Seasonal evolution of Narsap Sermia, SW Greenland, using time lapse imagery and high-resolution satellite radar data.

Greenlands tidewater glaciers (TWG) have been retreating since the mid-1990s, contributing to mass loss from the Greenland Ice Sheet and sea level rise. Optical and radar satellite imagery has been widely used to investigate TWG velocities and to determine the response of TWG calving behaviour to climate change. However, medium resolution data and multi-day revisit times make it difficult to determine short-term processes such as calving and detailed, shorter-term velocity changes that may condition this process. Here we present velocity and iceberg calving data for Narsap Sermia, SW Greenland, from time lapse imagery for the period July 2017 to June 2020 accompanied by ~1m spatial resolution satellite aperture radar (SAR) data for the period October 2019 to January 2021. The velocity data is compared to calving and proglacial plume data derived from hourly time-lapse images (n=13,513) for the period July 2017 to June 2020. Raw time-lapse images were orthorectified using the ImGRAFT package (Messerli & Grinsted, 2015) and based on a smoothed ArcticDEM tile from 2017 (RMSE=44.4px).

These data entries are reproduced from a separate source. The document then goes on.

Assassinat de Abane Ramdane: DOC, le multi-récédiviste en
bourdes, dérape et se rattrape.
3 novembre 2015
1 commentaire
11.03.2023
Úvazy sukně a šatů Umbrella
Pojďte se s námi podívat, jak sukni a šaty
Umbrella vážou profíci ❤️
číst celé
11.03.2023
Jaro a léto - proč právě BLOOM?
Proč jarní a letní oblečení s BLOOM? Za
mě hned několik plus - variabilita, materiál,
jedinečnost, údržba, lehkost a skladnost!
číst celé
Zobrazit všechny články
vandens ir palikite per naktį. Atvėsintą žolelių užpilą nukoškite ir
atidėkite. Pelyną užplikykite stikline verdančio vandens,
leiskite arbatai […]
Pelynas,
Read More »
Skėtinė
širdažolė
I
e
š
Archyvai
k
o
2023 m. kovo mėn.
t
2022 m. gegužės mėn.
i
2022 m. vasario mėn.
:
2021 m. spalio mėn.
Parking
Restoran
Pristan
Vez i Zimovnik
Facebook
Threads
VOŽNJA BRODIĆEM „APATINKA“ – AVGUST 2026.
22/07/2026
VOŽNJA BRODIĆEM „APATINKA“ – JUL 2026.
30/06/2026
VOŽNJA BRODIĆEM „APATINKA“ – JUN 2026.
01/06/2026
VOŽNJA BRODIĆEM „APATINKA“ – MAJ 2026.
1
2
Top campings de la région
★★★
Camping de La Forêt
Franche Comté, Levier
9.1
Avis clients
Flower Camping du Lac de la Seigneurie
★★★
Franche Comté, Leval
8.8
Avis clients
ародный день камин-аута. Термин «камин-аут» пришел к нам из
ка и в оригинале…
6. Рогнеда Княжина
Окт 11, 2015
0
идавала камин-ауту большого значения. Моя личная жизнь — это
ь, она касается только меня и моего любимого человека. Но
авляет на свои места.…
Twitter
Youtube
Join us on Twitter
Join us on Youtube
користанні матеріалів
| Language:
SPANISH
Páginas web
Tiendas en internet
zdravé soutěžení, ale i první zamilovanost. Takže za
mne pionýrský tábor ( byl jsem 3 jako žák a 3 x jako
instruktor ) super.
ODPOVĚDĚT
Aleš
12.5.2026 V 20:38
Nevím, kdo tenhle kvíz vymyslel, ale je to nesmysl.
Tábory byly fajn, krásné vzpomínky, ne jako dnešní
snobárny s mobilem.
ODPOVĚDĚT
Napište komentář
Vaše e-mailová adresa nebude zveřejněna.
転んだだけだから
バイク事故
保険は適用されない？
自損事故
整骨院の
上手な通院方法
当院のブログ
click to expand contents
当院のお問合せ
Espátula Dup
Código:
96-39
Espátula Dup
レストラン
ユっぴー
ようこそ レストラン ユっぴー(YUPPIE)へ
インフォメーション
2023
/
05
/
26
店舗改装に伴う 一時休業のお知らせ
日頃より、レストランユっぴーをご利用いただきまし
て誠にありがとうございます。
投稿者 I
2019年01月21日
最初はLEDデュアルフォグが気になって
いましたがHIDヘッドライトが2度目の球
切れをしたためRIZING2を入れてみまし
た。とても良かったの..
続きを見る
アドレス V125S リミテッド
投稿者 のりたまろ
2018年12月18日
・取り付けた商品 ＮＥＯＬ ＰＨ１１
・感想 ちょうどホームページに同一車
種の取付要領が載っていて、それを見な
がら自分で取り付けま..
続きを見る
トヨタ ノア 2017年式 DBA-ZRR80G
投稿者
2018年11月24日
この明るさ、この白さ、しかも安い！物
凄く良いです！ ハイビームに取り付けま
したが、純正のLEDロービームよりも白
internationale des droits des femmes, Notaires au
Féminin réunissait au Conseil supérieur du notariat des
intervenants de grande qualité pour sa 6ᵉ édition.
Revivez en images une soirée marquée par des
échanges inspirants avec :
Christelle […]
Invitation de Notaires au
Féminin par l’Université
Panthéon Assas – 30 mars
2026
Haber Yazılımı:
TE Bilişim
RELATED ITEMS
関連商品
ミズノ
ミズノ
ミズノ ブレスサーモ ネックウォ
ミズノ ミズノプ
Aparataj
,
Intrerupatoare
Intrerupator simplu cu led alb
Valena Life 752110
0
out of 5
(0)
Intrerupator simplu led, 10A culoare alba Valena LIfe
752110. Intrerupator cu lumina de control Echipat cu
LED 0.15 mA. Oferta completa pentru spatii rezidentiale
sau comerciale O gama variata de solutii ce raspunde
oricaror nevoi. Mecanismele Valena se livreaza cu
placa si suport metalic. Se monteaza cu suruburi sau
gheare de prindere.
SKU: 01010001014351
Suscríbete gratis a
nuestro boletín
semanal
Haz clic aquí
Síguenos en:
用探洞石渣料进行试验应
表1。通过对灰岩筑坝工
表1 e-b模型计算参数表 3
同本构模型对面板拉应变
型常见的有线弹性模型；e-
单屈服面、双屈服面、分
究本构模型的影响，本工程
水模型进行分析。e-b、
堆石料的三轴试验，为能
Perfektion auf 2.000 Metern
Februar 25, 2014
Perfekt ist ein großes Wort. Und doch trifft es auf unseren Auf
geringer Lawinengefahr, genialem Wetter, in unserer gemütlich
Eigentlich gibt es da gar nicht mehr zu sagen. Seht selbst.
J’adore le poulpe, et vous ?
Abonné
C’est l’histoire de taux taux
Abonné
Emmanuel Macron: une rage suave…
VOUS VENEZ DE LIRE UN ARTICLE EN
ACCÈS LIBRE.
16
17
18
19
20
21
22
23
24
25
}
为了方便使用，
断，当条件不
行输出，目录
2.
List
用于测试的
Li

The high temporal resolution of the imagery enabled the manual mapping of proglacial plume sizes from the orthorectified images and the recording of individual calving events. SAR satellite data was processed using the ISCE software (Rosen et al., 2012) to form time separated image pairs from which to obtain ice surface velocities (posting of ~16 metres) along azimuth and range directions. The velocity data shows annual spring acceleration followed by a summer slow-down to a distinct minimum and subsequent winter recovery for the years 2017 - 2019. However, velocities in winter 2020/21 exceed those of winter 2019/20 and those of spring acceleration in 2019, which has not been observed in previous years. The number of calving events is relatively constant on an annual basis, but the area of ice calved increases substantially between 2017 and 2020. Plume sizes also remain relatively consistent in size. However, later in the record plumes appear earlier in the year, coinciding with more days of open water at the ice front. By combining time lapse and high-resolution SAR imagery we are able to relate short-term changes in velocities to calving and climate forcings, thus enhancing our understanding of TWG behaviour under climate change.